Surviving Climate Change in Southeast Asia Will Require New and Ancient Technologies | Newsweek

By: 
Jennifer Rigby
Date: 
Tuesday, June 28, 2016
A surge in the number of dams along the Mekong, like this one in Thailand, is expected to alter the river’s flow in the years ahead, potentially making some areas less habitable.
A surge in the number of dams along the Mekong, like this one in Thailand, is expected to alter the river’s flow in the years ahead, potentially making some areas less habitable.
Jack Kurtz/Zuma

 

This article originally appeared in Newsweek.

 

Keo Yeun nods at the two metal rods, then at a small hole nearby, full of brown water. “It’s not magic,” he says, shrugging. “I’m experimenting with water, to survive.”

Keo lives on a small farm near Cambodia’s ancient Angkor Wat temple complex, and what he is doing is equally venerable: dowsing, or divining for water, to help his family get through Southeast Asia’s most brutal drought in decades.

§ **Work order 1**
List every line of the records that contains the word "axis", treating uppercase and lowercase as different.
The records are unrelated to the article on surviving climate change in Southeast Asia.

§ **Data in this exercise**
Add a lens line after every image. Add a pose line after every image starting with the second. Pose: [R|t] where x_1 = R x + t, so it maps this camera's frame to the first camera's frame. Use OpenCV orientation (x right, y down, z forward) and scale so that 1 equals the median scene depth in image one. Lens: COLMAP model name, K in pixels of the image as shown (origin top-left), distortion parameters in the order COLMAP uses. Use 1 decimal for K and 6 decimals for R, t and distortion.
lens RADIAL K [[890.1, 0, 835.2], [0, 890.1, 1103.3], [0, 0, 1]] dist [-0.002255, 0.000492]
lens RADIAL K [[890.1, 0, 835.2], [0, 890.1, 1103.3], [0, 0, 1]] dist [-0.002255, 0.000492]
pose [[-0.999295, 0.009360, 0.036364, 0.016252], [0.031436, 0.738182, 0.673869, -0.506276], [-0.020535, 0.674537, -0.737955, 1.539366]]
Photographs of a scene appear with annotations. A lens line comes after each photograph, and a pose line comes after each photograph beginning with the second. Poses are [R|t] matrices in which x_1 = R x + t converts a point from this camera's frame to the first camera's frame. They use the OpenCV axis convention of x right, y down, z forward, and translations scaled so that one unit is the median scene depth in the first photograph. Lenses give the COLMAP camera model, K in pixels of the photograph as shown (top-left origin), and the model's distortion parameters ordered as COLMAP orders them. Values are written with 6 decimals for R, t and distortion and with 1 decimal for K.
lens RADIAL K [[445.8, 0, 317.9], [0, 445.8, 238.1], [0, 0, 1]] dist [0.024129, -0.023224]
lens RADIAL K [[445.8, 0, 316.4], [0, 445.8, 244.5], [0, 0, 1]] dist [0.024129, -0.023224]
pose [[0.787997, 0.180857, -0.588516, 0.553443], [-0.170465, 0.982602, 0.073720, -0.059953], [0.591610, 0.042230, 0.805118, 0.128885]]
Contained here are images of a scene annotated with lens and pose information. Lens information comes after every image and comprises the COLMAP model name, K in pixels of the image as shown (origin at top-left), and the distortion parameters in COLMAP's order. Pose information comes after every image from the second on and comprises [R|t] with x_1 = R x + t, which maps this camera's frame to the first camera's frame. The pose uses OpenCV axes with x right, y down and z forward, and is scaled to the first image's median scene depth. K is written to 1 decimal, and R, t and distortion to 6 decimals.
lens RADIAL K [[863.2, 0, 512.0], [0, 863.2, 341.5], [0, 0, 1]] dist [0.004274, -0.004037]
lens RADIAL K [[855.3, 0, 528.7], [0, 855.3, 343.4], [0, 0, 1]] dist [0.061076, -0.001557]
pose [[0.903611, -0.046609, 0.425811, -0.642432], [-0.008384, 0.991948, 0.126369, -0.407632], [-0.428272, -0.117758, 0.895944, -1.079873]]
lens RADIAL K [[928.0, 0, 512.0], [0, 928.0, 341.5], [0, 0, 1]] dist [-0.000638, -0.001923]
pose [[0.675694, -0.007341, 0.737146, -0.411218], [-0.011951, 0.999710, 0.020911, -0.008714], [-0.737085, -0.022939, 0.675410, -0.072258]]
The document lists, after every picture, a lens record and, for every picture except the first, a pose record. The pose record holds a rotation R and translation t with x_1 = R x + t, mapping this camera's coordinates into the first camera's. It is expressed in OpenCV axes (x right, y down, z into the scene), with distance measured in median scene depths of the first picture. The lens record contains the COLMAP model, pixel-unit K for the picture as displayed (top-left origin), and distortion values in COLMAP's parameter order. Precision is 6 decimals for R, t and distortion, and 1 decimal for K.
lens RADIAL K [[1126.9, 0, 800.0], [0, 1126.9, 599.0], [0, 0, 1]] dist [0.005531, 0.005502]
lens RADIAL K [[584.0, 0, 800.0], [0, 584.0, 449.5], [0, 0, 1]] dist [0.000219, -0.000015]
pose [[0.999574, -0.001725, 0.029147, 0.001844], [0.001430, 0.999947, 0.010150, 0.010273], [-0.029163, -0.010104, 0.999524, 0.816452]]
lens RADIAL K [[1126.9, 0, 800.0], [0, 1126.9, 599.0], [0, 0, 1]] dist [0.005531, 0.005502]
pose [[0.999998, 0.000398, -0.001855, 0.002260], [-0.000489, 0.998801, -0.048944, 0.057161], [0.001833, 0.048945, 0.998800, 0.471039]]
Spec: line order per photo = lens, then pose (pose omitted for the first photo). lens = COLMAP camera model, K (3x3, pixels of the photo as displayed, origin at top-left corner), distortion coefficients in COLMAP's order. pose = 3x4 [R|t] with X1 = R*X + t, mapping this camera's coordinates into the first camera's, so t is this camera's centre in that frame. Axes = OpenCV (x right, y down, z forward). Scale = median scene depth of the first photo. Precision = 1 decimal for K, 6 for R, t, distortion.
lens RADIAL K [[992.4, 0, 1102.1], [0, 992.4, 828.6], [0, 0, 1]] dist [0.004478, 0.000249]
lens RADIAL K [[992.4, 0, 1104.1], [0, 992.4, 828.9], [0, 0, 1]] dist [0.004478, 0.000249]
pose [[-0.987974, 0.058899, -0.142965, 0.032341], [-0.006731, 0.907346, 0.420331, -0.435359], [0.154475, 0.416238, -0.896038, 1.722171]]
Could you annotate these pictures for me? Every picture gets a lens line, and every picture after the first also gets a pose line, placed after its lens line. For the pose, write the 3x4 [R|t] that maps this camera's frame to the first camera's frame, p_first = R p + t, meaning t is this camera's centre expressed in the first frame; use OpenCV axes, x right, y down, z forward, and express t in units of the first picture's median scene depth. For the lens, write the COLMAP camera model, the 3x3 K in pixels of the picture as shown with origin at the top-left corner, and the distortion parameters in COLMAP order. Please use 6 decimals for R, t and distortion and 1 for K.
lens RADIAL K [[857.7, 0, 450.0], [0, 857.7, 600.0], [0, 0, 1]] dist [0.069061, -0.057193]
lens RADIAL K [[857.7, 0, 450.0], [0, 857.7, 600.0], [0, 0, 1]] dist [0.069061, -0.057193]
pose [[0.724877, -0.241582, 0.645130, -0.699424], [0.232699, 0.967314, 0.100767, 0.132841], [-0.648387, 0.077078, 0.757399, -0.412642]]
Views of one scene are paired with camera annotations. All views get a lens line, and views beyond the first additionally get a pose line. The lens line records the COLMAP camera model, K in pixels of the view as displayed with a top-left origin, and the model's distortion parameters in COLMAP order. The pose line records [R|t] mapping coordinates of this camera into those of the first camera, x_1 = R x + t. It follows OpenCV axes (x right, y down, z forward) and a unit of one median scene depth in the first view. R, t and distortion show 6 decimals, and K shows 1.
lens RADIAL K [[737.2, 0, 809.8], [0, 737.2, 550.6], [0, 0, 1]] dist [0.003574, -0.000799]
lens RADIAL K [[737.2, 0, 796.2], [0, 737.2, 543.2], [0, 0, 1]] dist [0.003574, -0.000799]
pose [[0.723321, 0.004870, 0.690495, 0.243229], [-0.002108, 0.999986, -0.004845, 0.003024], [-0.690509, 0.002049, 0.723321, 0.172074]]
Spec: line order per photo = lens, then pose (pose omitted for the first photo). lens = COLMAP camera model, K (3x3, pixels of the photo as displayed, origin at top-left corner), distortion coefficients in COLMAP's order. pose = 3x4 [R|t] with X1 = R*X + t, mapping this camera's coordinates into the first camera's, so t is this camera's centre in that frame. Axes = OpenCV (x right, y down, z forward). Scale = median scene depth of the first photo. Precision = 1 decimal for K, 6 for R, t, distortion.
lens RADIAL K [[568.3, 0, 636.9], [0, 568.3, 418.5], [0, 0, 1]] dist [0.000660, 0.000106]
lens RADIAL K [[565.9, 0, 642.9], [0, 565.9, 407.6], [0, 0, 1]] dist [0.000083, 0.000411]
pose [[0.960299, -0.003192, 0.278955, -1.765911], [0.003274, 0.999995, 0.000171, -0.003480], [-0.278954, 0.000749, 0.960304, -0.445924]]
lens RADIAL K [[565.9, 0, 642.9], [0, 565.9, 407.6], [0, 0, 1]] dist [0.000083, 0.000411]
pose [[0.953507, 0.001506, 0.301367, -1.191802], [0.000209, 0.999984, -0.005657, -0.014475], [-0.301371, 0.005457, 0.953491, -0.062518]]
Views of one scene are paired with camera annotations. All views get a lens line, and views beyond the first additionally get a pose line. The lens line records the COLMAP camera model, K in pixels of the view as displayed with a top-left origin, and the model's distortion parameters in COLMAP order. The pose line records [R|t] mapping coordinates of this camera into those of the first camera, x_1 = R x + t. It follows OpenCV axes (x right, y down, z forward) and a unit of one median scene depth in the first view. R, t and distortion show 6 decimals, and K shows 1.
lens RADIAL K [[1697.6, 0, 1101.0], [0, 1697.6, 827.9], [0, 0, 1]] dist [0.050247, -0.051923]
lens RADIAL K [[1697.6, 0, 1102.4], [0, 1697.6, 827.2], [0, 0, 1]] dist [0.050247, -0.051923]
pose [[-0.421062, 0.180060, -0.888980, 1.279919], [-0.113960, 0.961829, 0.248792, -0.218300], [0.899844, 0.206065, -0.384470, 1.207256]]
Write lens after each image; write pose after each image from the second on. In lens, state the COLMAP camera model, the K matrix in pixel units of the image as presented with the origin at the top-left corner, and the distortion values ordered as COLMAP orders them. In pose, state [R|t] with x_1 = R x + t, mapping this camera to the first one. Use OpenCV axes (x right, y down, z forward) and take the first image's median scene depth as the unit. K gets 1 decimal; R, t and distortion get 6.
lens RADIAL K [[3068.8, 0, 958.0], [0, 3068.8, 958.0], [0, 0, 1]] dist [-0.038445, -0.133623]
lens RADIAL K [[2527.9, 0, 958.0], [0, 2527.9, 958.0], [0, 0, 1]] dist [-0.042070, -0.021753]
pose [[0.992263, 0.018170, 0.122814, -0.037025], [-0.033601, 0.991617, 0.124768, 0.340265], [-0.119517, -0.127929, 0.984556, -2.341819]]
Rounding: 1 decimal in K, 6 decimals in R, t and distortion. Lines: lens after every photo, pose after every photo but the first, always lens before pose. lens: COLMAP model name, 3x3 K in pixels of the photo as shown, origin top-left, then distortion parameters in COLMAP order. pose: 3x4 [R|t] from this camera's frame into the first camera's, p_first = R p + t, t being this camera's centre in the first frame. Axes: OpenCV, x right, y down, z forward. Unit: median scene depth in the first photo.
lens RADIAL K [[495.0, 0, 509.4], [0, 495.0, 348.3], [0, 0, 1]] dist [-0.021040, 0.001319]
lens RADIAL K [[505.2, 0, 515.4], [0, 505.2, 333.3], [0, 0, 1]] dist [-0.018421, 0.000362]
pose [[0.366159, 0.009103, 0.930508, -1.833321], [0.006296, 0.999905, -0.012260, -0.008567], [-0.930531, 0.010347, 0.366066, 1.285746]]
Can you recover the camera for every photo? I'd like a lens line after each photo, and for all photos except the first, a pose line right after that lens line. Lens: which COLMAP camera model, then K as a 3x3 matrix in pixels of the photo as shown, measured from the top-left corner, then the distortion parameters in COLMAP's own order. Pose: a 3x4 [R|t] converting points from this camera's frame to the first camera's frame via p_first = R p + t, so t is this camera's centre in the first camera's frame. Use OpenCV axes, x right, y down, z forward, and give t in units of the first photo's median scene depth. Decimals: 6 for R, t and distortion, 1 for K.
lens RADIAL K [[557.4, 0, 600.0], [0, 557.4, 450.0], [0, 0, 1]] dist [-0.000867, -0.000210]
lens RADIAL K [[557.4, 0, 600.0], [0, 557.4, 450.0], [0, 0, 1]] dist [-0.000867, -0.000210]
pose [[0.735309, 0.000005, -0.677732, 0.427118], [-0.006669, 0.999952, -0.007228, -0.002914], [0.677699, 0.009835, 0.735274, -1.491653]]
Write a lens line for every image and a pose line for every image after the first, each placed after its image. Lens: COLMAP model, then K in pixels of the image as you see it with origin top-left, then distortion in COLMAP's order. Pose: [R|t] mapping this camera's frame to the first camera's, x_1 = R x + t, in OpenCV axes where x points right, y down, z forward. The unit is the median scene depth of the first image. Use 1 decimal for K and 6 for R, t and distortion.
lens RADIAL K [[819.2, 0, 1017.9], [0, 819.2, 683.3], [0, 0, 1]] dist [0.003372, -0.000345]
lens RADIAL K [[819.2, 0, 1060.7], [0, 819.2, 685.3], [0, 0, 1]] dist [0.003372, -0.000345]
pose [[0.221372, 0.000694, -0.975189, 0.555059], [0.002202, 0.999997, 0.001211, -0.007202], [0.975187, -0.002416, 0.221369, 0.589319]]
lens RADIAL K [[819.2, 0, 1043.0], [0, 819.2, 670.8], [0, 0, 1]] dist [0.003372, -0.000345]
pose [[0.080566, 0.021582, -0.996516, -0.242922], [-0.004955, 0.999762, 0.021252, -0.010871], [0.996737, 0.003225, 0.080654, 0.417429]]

§ **Work order 2**
From the article on surviving climate change in Southeast Asia, copy the part that opens with the words containing "Surviving Climate Change" and closes with "appeared in Newsweek.".

§ **Exercise response 1**
Photographs of a scene appear with annotations. A lens line comes after each photograph, and a pose line comes after each photograph beginning with the second. Poses are [R|t] matrices in which x_1 = R x + t converts a point from this camera's frame to the first camera's frame. They use the OpenCV axis convention of x right, y down, z forward, and translations scaled so that one unit is the median scene depth in the first photograph. Lenses give the COLMAP camera model, K in pixels of the photograph as shown (top-left origin), and the model's distortion parameters ordered as COLMAP orders them. Values are written with 6 decimals for R, t and distortion and with 1 decimal for K.

§ **Exercise response 2**
Surviving Climate Change in Southeast Asia Will Require New and Ancient Technologies | Newsweek

By: 
Jennifer Rigby
Date: 
Tuesday, June 28, 2016
A surge in the number of dams along the Mekong, like this one in Thailand, is expected to alter the river’s flow in the years ahead, potentially making some areas less habitable.
A surge in the number of dams along the Mekong, like this one in Thailand, is expected to alter the river’s flow in the years ahead, potentially making some areas less habitable.
Jack Kurtz/Zuma

 

This article originally appeared in Newsweek.